It sounds as if you are already separated and just living in the same home? I wonder if he is in denial about there being marital problems or just wants to ignore the problems. From your post, I think he is just ignoring the problems.


----------



## HANGINGBYA... (Aug 4, 2011)

@ Riverside,
It does feel like we are seperated. He comes in says hi to the kids eats with us talks to the kids. Then off to the tv and falls asleep on the couch. i go to the office to work. I gave up about a year ago of trying to talk with him, asking to go to counseling (he won't). He said to me that we are too much work! I think it now has become easy just to be. I don't do his laundry which he will do after a couple of weeks but again all in silence. He will do dishes here and there or grab a basket but he does it with anger and patheticness. Why should he be doing this. The reality is and I've told him. You want the old fashioned way of life then you need to provide. Why am I providing and taking care of everything. Why are you here, if I doing it all on my own? no answer, just walks away. Sad part is, when i search my heart, I don't believe in divorce and would take most of the faults, if he gave something. I think I need to do something because I had hoped that after awhile of me not complaining and not talking he would want "us". But after a year now, I think he prefers being left alone. I think I have finally figured out that he isn't an achiever. Whatever he can get someone else to do, he just wants to relax and be. he's happier this way...should I just keep going this way or leave?


----------



## Riverside MFT (Oct 5, 2009)

I recently wrote this on my blog at Improve My Marriage: Before You Divorce, Part III: Marriage Improvement and Financial Considerations. I thought the information was very helpful to know before getting a divorce. Maybe it could help you.

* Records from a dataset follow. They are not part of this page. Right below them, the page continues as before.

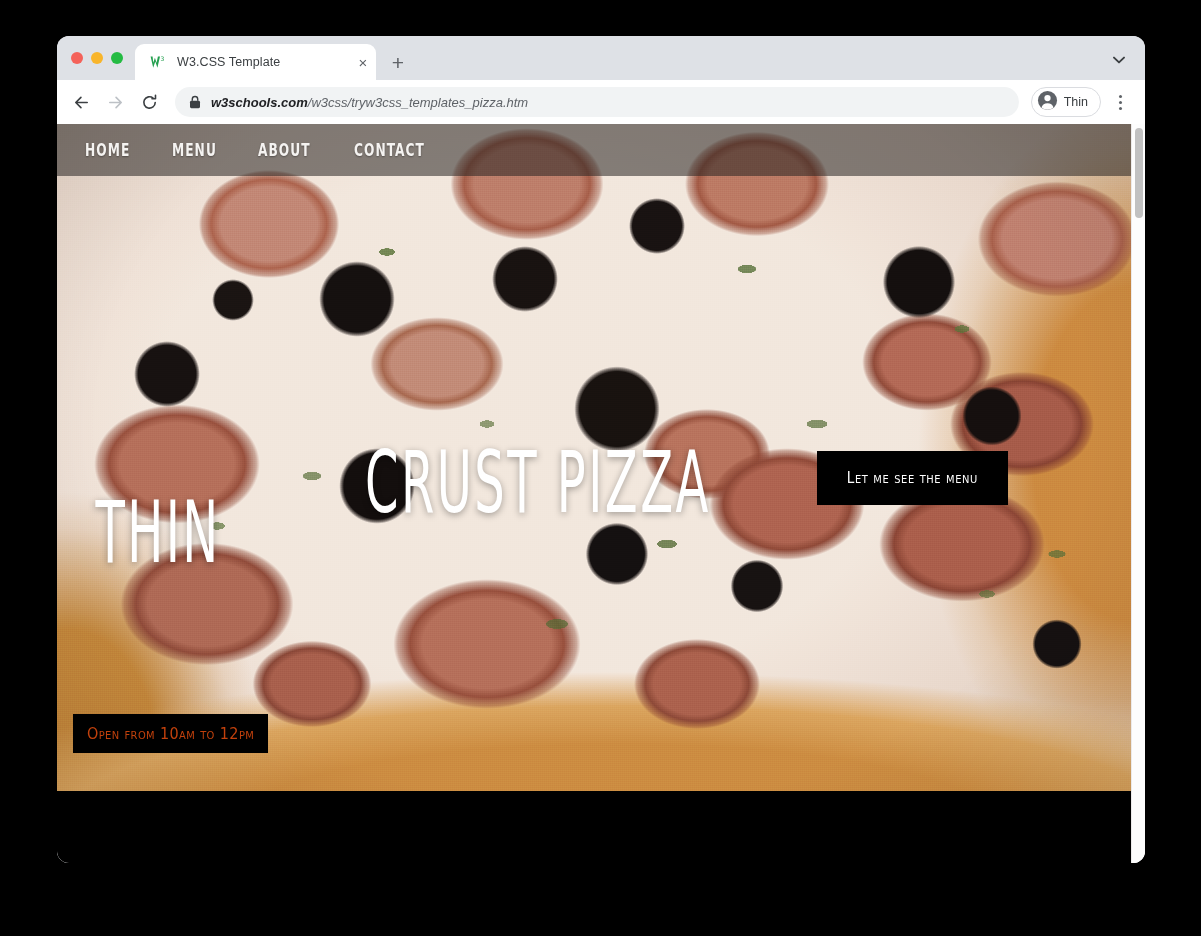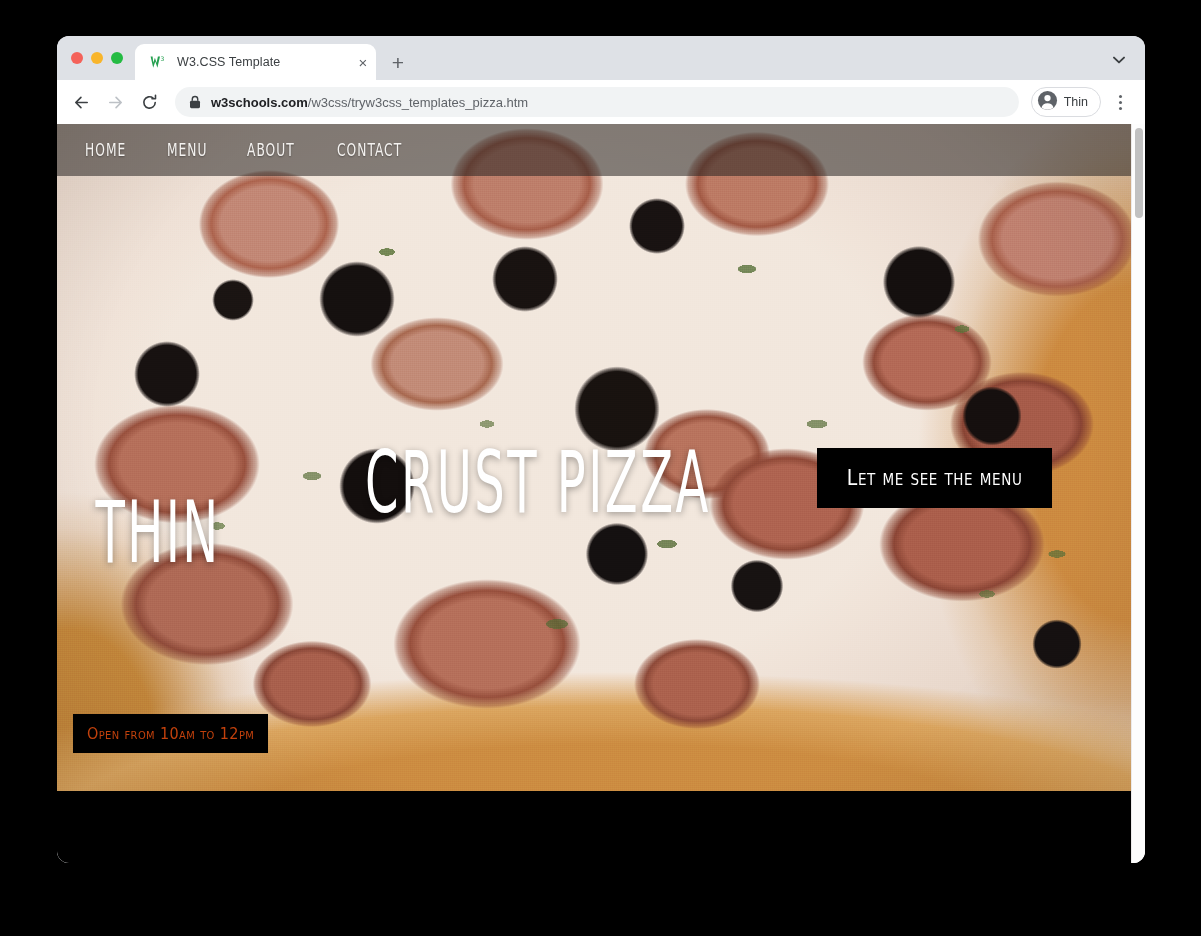--- a/index.html
+++ b/index.html
@@ -135,6 +135,7 @@
     white-space: nowrap;
     overflow: hidden;
     text-overflow: ellipsis;
+    font-style: italic;
   }
   .omnibox-url b { color: #202124; font-weight: 700; }
 

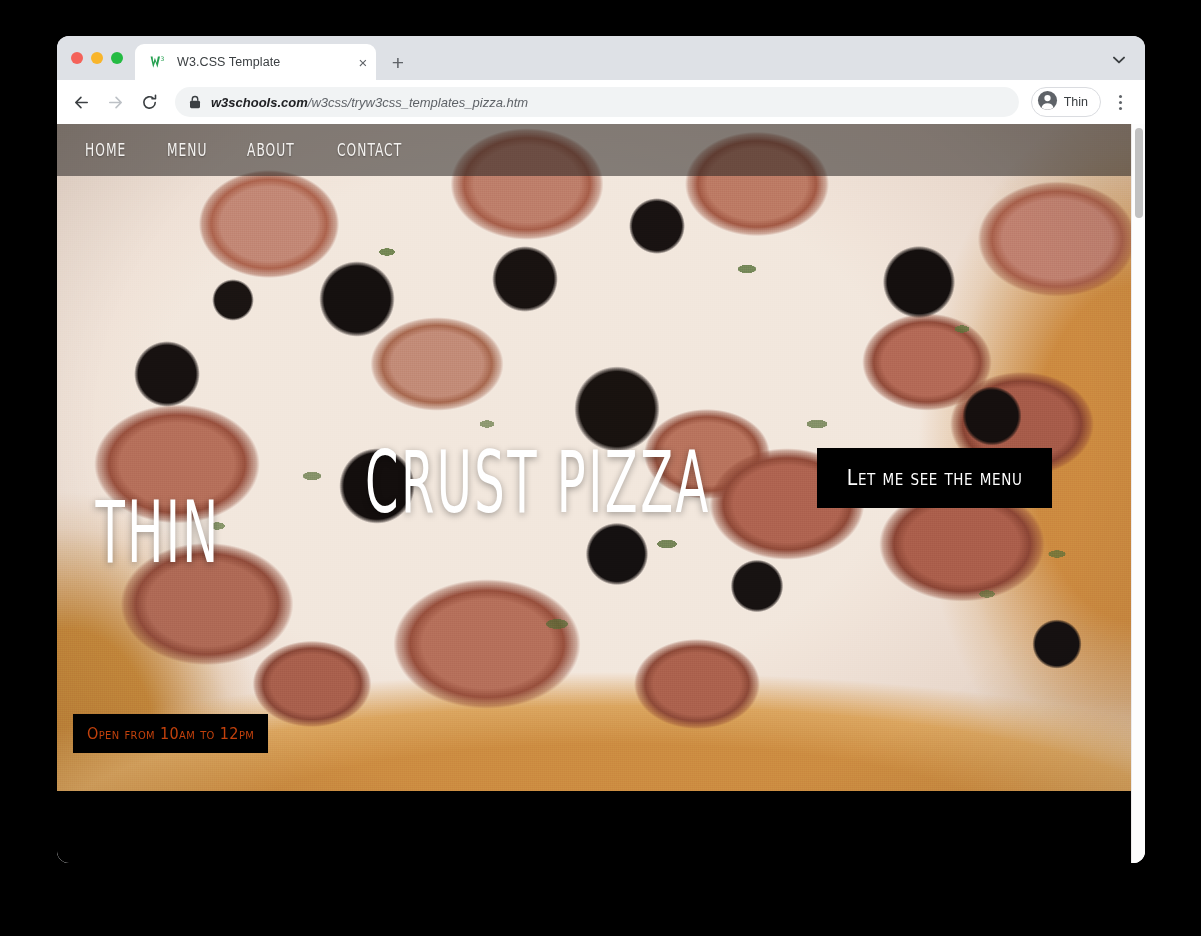--- a/index.html
+++ b/index.html
@@ -268,6 +268,7 @@
     display: flex;
     align-items: center;
     padding-left: 16px;
+    font-weight: bold;
   }
   .nav-link {
     color: #f5f3f1;

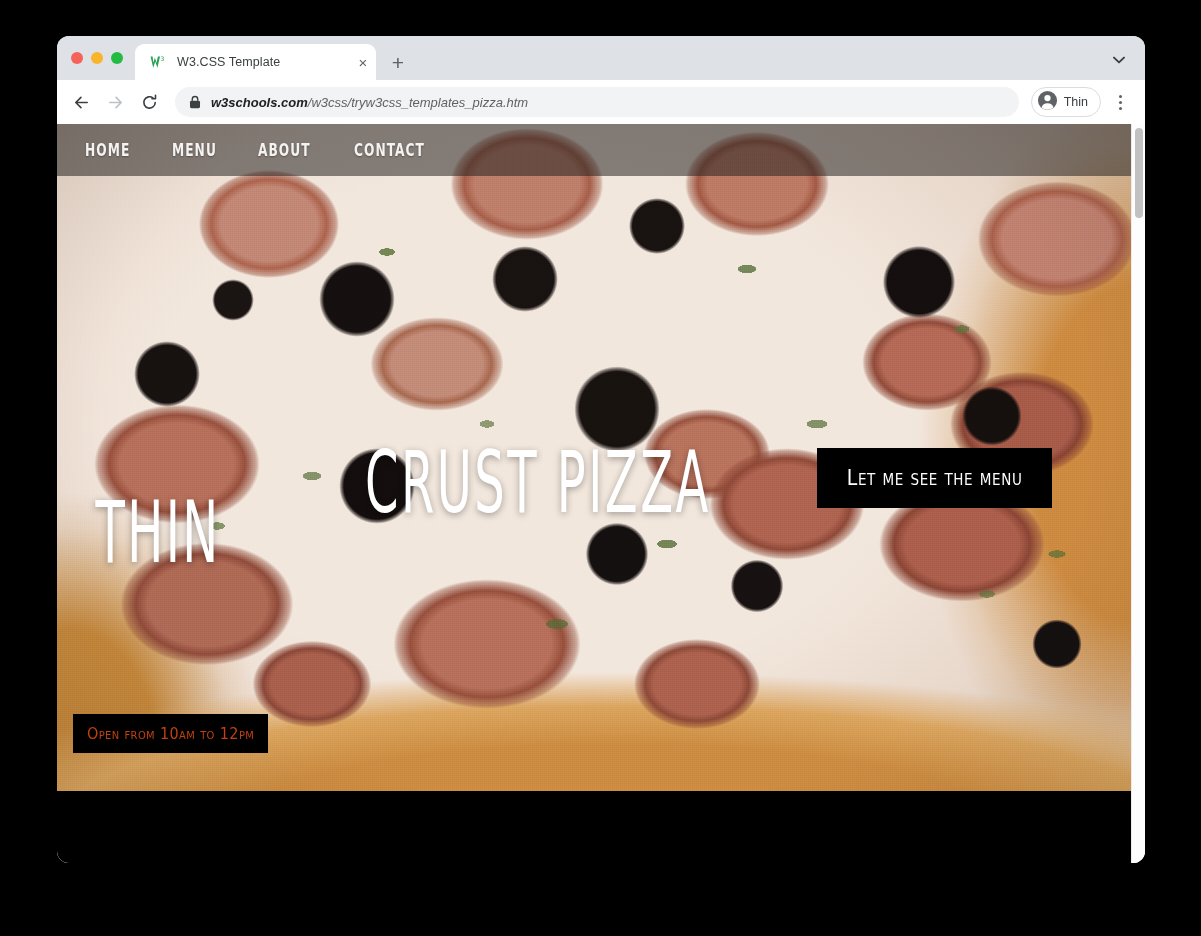--- a/index.html
+++ b/index.html
@@ -319,7 +319,7 @@
     background: #000000;
     color: #ffffff;
     font-family: "DejaVu Sans Condensed", "Liberation Sans Narrow", "Liberation Sans", sans-serif;
-    font-size: 21px;
+    font-size: 15px;
     letter-spacing: 0.6px;
     padding: 18px 30px;
     font-variant: small-caps;

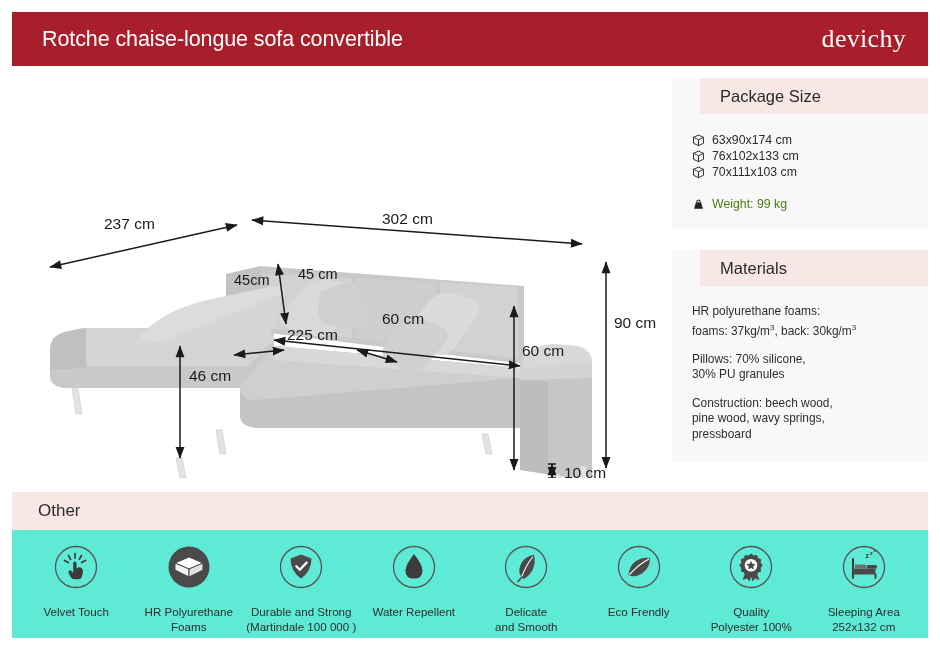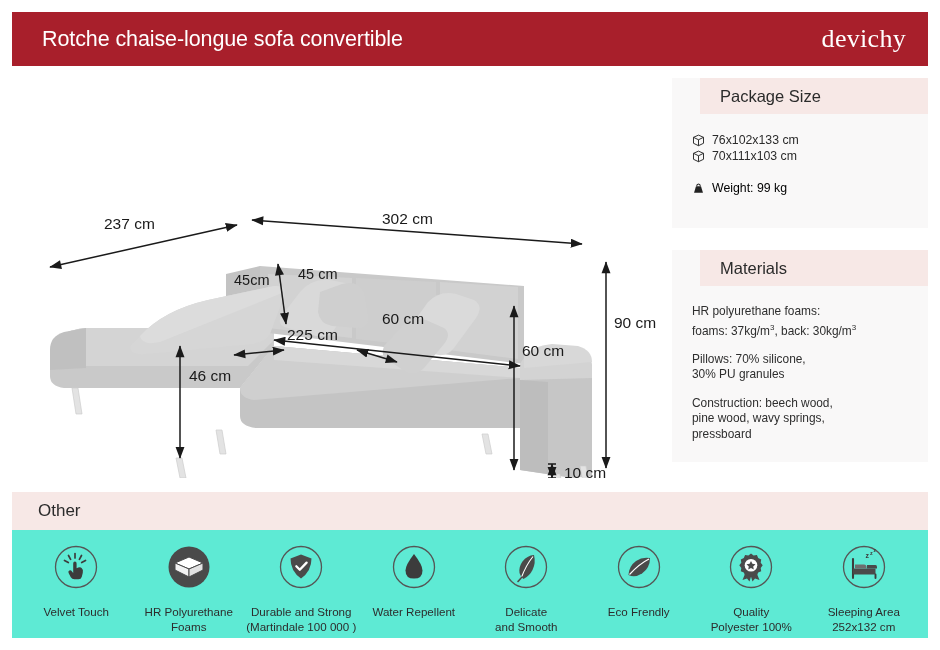--- a/index.html
+++ b/index.html
@@ -275,6 +275,13 @@
   </div>
   <div class="panel-body">
 
+    <div class="pkg-row">
+      <svg class="cube-icon" viewBox="0 0 14 14">
+        <path d="M7 1.2 L12.4 3.6 L12.4 10 L7 12.6 L1.6 10 L1.6 3.6 Z" fill="none" stroke="#222" stroke-width="1"></path>
+        <path d="M1.6 3.6 L7 6.2 L12.4 3.6 M7 6.2 L7 12.6" fill="none" stroke="#222" stroke-width="1"></path>
+      </svg>
+      <span>63x90x174 cm</span>
+    </div>
 
     <div class="pkg-row">
       <svg class="cube-icon" viewBox="0 0 14 14">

_How many unhappy couples turn their marriages around? The truth is shocking: 86 percent of unhappily married people who stick it out find that, five years later, their marriages are happier, according to an analysis of the National Survey of Families and Households. Most say, they’ve become very happy indeed. In fact, nearly three-fifths of those who said their marriage was unhappy in the late ’80s and who stay married, rated this same marriage as either “very happy” or “quite happy” when interviewed again in the early 1990s. 

The very worst marriages showed the most dramatic turnarounds: 77 percent of the stable married people who rated their marriage as very unhappy (a one on a scale of one to seven) in the late ’80s said that the same marriage was either “very happy” or “quite happy” five years later. Permanent marital unhappiness is surprisingly rare among couples who stick it out. Five years later, just 15 percent of those who initially said they were very unhappily married (and who stayed married) ranked their marriage as not unhappy at all._
Taken from:
Linda J. Waite, Don Browning, William J. Doherty, Maggie Gallagher, Ye Luo, and Scott M. Stanley, Does Divorce Make People Happy: Findings from a Study of Unhappy Marriages (New York: Institute for American Values, 2002) 148-49


----------